Biosimilars having little impact on U.S. market


Biosimilars are a great idea whose time has not come, at least not in the United States.

“The whole rationale behind biosimilars is that they would be as effective, as safe, and considerably cheaper than the reference product,” said Roy Fleischmann, MD, MACR. “For my patients in the United States, there are no savings from biosimilars. The savings, if there are any, go exclusively to pharmacy benefit managers and vertically integrated healthcare systems. There is no benefit in cost to patients and no improvement in access to biologic therapy to patients.”

Dr. Fleischmann supported the con side in GREAT DEBATE: Biosimilars…To Switch or Not to Switch? That Is the Question on Sunday afternoon. He is Clinical Professor of Medicine at the University of Texas Southwestern Medical Center and Co-Medical Director of the Metroplex Clinical Research Center.

On the pro side was Jonathan Kay, MD, Professor of Medicine and Timothy S. and Elaine L. Peterson Chair in Rheumatology at the Massachusetts Medical School. Biosimilars may be off to a slow start in the U.S., he agreed, but have provided significant cost savings in Europe.

In Norway, infliximab biosimilar was priced 69 percent below the cost for the reference product in 2015, prompting a massive product switch. Across the EU, anti-TNF agents have significantly increased access to therapy.

“A biosimilar is no more different from the reference molecule than the reference molecule is different from itself in prior versions of the same product,” Dr. Kay said. “Different batches of biosimilars and different batches of their reference products are both versions of the same reference molecule.”

Biosimilars for inflammatory diseases have been available in Europe since the European Medicines Agency (EMA) approved its first infliximab biosimilar in 2013. An etanercept biosimilar in 2016 was the first U.S. approval in inflammatory diseases.
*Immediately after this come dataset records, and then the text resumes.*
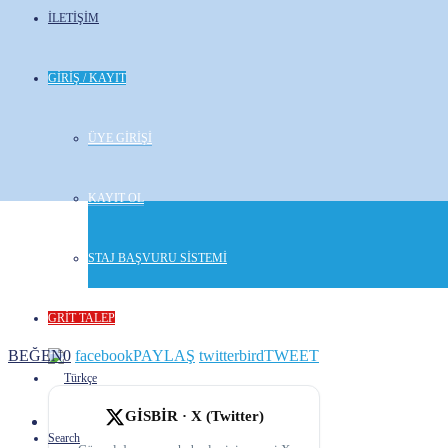
İLETİŞİM
GİRİŞ / KAYIT
ÜYE GİRİŞİ
KAYIT OL
STAJ BAŞVURU SİSTEMİ
GRİT TALEP
BEĞEN
0
facebook
PAYLAŞ
twitterbird
TWEET
GİSBİR · X (Twitter)
Search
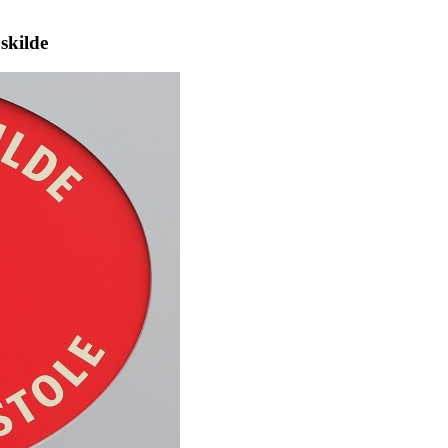
skilde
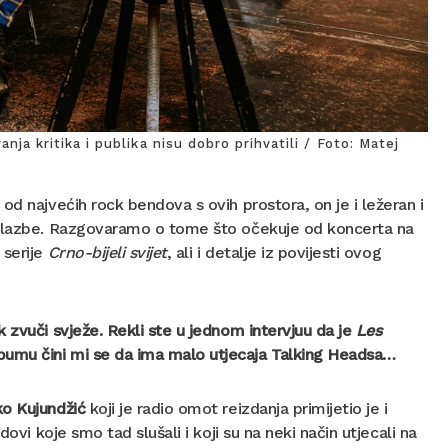
nja kritika i publika nisu dobro prihvatili / Foto: Matej
 od najvećih rock bendova s ovih prostora, on je i ležeran i
k glazbe. Razgovaramo o tome što očekuje od koncerta na
 serije
Crno-bijeli svijet
, ali i detalje iz povijesti ovog
ek zvuči svježe. Rekli ste u jednom intervjuu da je
Les
bumu čini mi se da ima malo utjecaja Talking Headsa…
o Kujundžić
koji je radio omot reizdanja primijetio je i
ovi koje smo tad slušali i koji su na neki način utjecali na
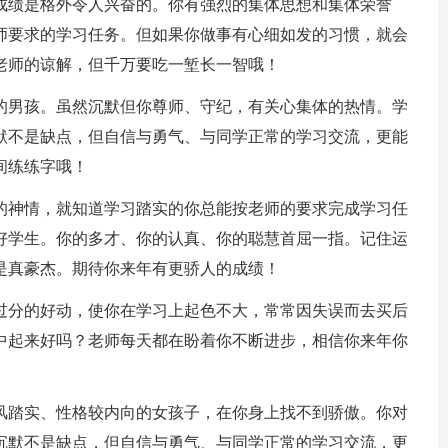
的成绩是格外令人兴奋的。你有强烈的集体思想和集体荣誉
师要求的学习任务。但如果你做事有心细如发的习惯，就会
老师的谅解，但千万要吃一堑长一智哦！
富的男孩。虽然沉默但你尊师、守纪，有关心集体的热情。学
默不是缺点，但自信与勇气、与同学正常的学习交流，更能
间练练字哦！
注的神情，就知道学习踏实的你总能按老师的要求完成学习任
好学生。你的多才、你的认真、你的聪慧首屈一指。记住运
是真豪杰。期待你来年有更骄人的成绩！
你过分的好动，使你在学习上起色不大，常常因失误而去买后
中起来好吗？老师每天都在盼着你不断进步，相信你来年你
作风踏实、性格较内向的女孩子，在你身上找不到骄傲。你对
沉默不是缺点，但自信与勇气、与同学正常的学习交流，更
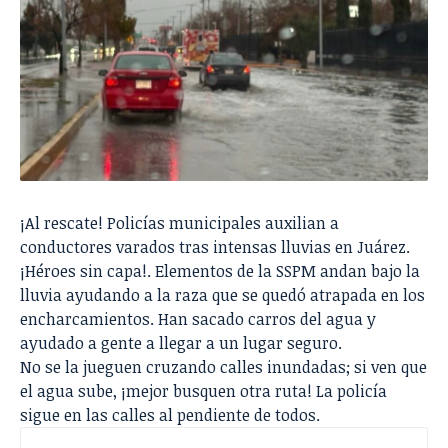
¡Al rescate! Policías municipales auxilian a
conductores varados tras intensas lluvias en Juárez.
¡Héroes sin capa!. Elementos de la SSPM andan bajo la
lluvia ayudando a la raza que se quedó atrapada en los
encharcamientos. Han sacado carros del agua y
ayudado a gente a llegar a un lugar seguro.
No se la jueguen cruzando calles inundadas; si ven que
el agua sube, ¡mejor busquen otra ruta! La policía
sigue en las calles al pendiente de todos.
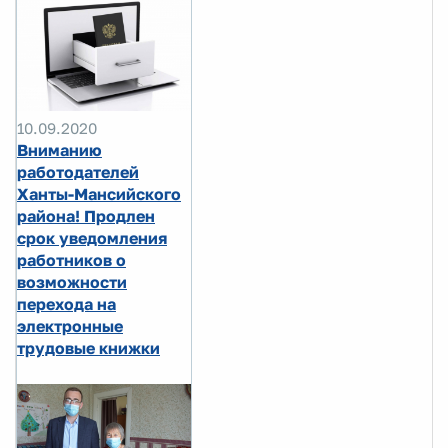
10.09.2020
Вниманию
работодателей
Ханты-Мансийского
района! Продлен
срок уведомления
работников о
возможности
перехода на
электронные
трудовые книжки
The pace of biosimilar approval is increasing, Dr. Kay said, with at least eight biosimilar approvals for inflammatory diseases by the EMA, the FDA, or both in 2017.

The goal of biosimilar manufacturers is to produce an agent that has the same clinical effect as the reference product and is at least as safe, he said. Regulators expect variation between batches just as they expect between batches of the reference product.

“We all have patients who notice differences between batches of a reference product,” he said. “Variations from batch to batch can have clinical effects that we do not recognize because we don’t keep track of batches. Once approved, a biosimilar is like any other batch of its reference product.”

Multiple trials of multiple biosimilars in rheumatoid arthritis, psoriasis, and other rheumatic diseases show little to no clinical differences between biosimilars and reference products.

The NOR-SWITCH study looked at switches between infliximab and a biosimilar in 400 Norwegian patients with ankylosing spondylitis, psoriatic arthritis, rheumatoid arthritis, and spondyloarthritis.

The trial showed noninferiority for the biosimilar in the total population, Dr. Kay reported. Individual disease populations were too small to provide statistically reliable results.

Other data are more problematic. In the Netherlands, BIO-SWITCH examined the effects of switching patients from infliximab to a biosimilar. Objective measures of efficacy showed no change, but a quarter of patients who switched to the biosimilar discontinued treatment due to subjective health complaints, according to the study authors.

BIO-SPAN, also in the Netherlands, found a two percent difference in discontinuation in the etanercept biosimilar after switching compared to patients who remained on etanercept. Dr. Kay attributed the negative findings to the nocebo effect.

Dr. Fleischmann said the findings reflect clinical reality.

“Trials are consistent,” he said. “Up to 20 percent of patients had problems switching because they lost clinical effect. Switching doesn’t work for every patient. And when you look at NOR-SWITCH, the data are inconclusive for noninferiority in rheumatoid arthritis, Crohn’s, and psoriasis. We need much more data for a longer period of time to validate the safety of biosimilars.”

Dr. Fleischmann reiterated that however one interprets the trial data, list price reductions for biosimilars do not reach patients. In the U.S., 58 percent of insurers do not cover biosimilars for infliximab and other inflammatory disease reference biologicals.

“Biosimilars are all about decreasing patient cost and improving patient access,” he said. ”The cheaper drug, if it is similar, should be the first drug used, and it is not. Saving money for insurers is not a reason to switch to biosimilars.”